What you are asked to do
Give back exactly the lines of the material below that start at the line containing "middle mcp: (1307, 957)" and end at the line containing "index dip: (1315, 691)", and no others.
========
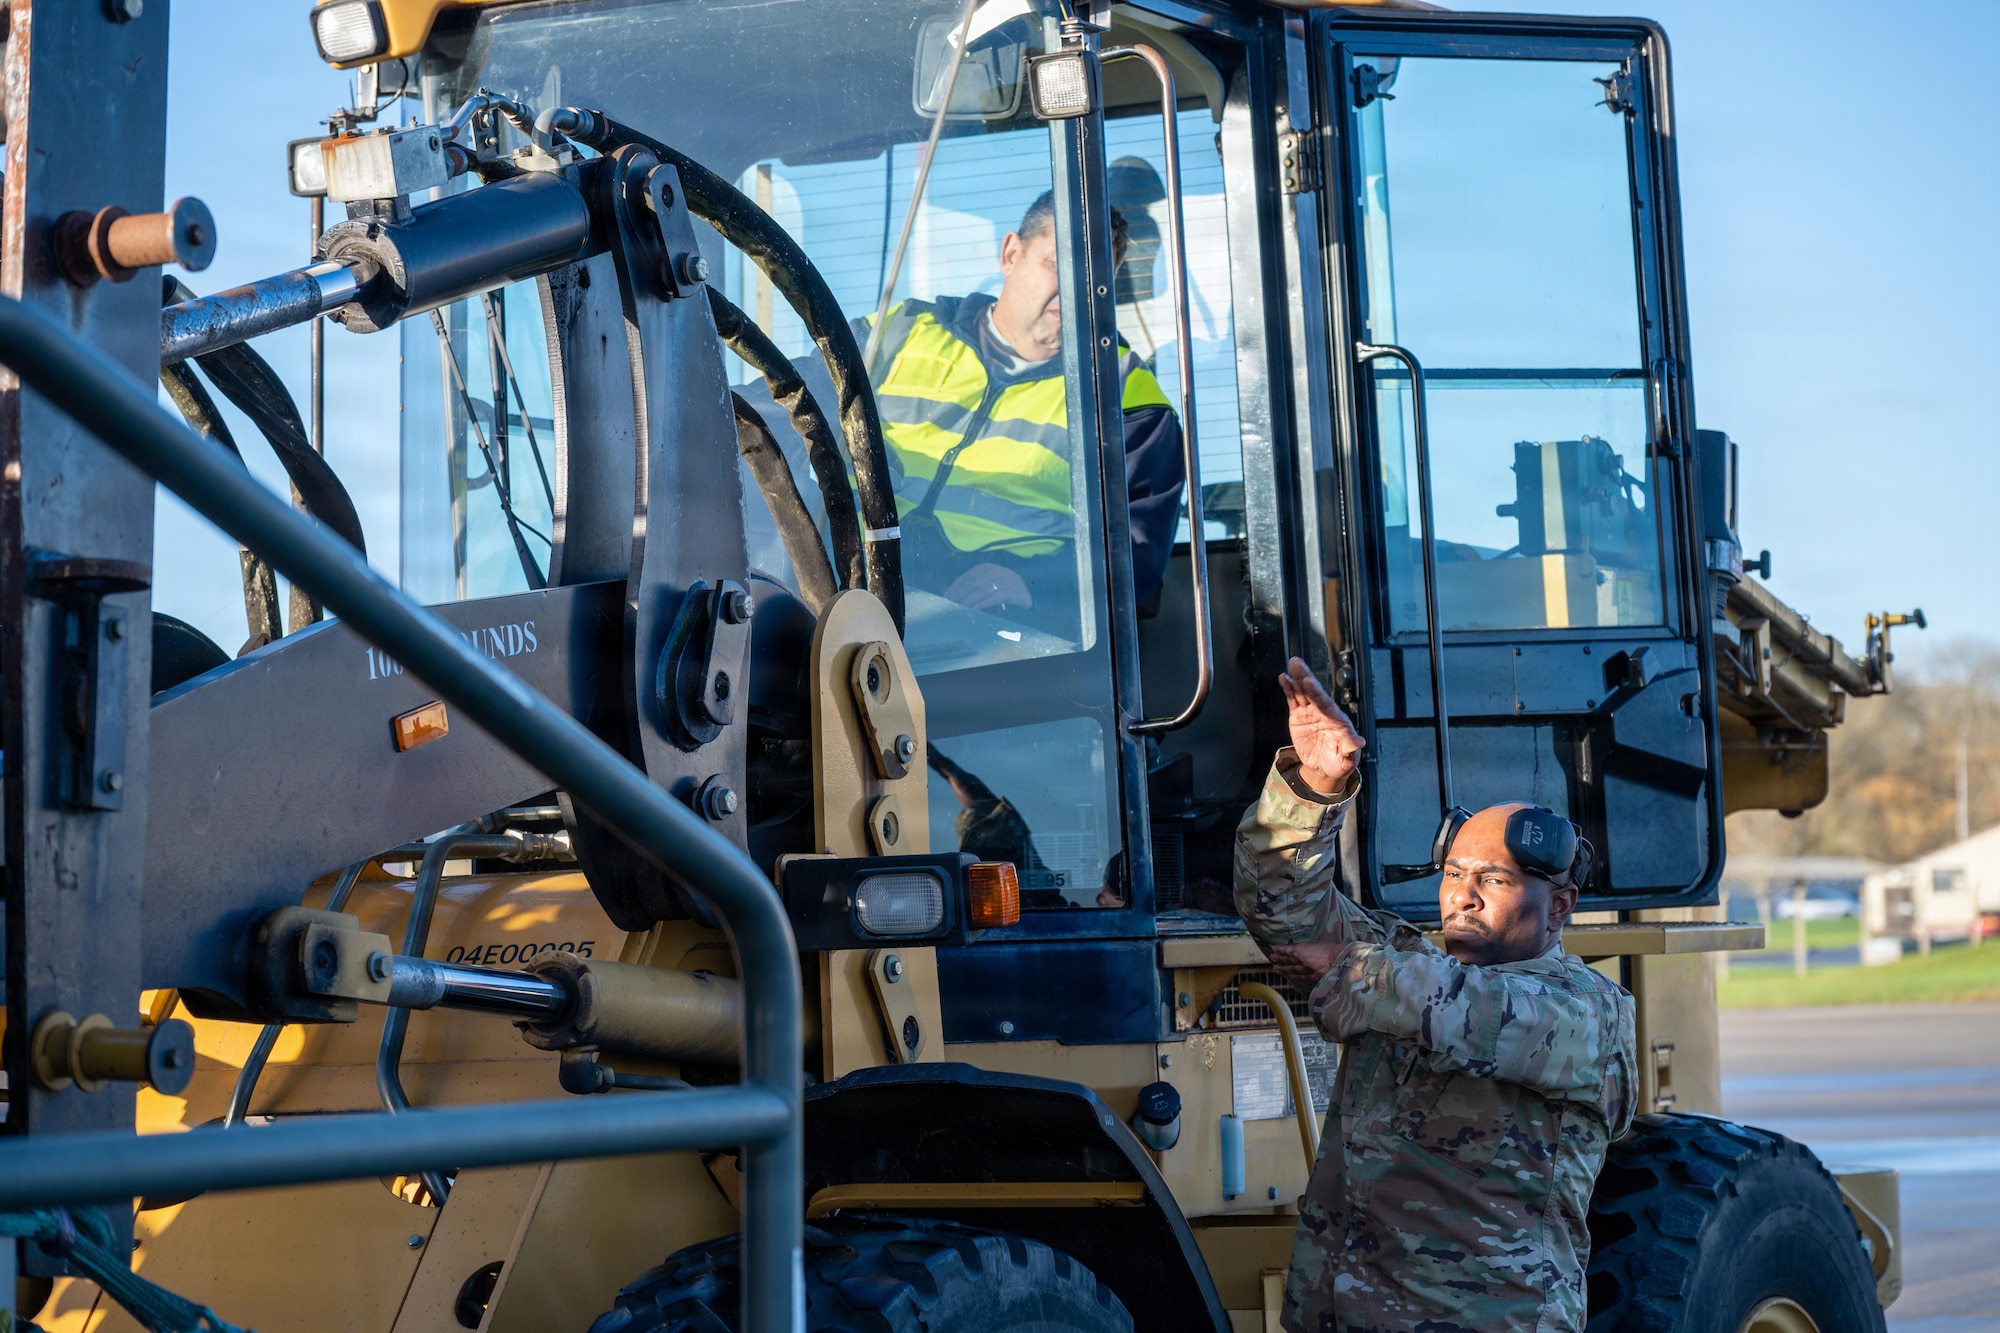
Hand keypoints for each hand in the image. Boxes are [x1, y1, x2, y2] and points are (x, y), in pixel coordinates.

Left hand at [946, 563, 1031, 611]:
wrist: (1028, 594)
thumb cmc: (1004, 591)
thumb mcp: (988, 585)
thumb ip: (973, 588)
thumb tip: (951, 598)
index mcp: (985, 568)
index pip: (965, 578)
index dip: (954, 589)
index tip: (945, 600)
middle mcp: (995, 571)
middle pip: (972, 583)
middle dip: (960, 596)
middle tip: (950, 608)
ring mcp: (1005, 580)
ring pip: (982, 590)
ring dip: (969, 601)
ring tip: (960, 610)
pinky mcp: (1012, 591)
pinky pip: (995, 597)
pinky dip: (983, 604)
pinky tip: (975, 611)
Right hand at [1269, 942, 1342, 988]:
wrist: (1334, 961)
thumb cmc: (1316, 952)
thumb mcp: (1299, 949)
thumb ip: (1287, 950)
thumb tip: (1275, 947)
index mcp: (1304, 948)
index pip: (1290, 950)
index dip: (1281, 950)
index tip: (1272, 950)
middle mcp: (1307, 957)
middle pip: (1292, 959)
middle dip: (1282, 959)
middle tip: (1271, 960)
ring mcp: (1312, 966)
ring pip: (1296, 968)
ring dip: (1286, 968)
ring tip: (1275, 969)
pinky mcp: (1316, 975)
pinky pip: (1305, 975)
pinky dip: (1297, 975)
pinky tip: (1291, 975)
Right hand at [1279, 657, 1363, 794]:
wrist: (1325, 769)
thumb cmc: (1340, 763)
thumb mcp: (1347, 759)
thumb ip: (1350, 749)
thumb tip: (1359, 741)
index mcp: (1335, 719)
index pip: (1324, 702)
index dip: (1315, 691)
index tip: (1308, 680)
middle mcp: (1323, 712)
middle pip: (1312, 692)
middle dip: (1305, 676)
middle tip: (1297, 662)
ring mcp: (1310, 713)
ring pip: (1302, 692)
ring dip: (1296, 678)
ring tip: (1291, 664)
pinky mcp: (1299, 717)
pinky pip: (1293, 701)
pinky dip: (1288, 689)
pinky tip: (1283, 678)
========
Exercise response
middle mcp: (1307, 957)
middle pip: (1292, 959)
middle dip: (1282, 959)
middle tip: (1271, 960)
ring mcp: (1312, 966)
ring pip: (1296, 968)
ring dip: (1286, 968)
ring tip: (1275, 969)
pinky mcp: (1316, 975)
pinky pip: (1305, 975)
pinky dip: (1297, 975)
pinky tip: (1291, 975)
Right hand at [1279, 657, 1363, 794]:
wrist: (1325, 769)
thumb cmc: (1340, 763)
thumb mcp: (1347, 759)
thumb ip: (1350, 749)
thumb tip: (1359, 741)
index mcp: (1335, 719)
index pip: (1324, 702)
index dip: (1315, 691)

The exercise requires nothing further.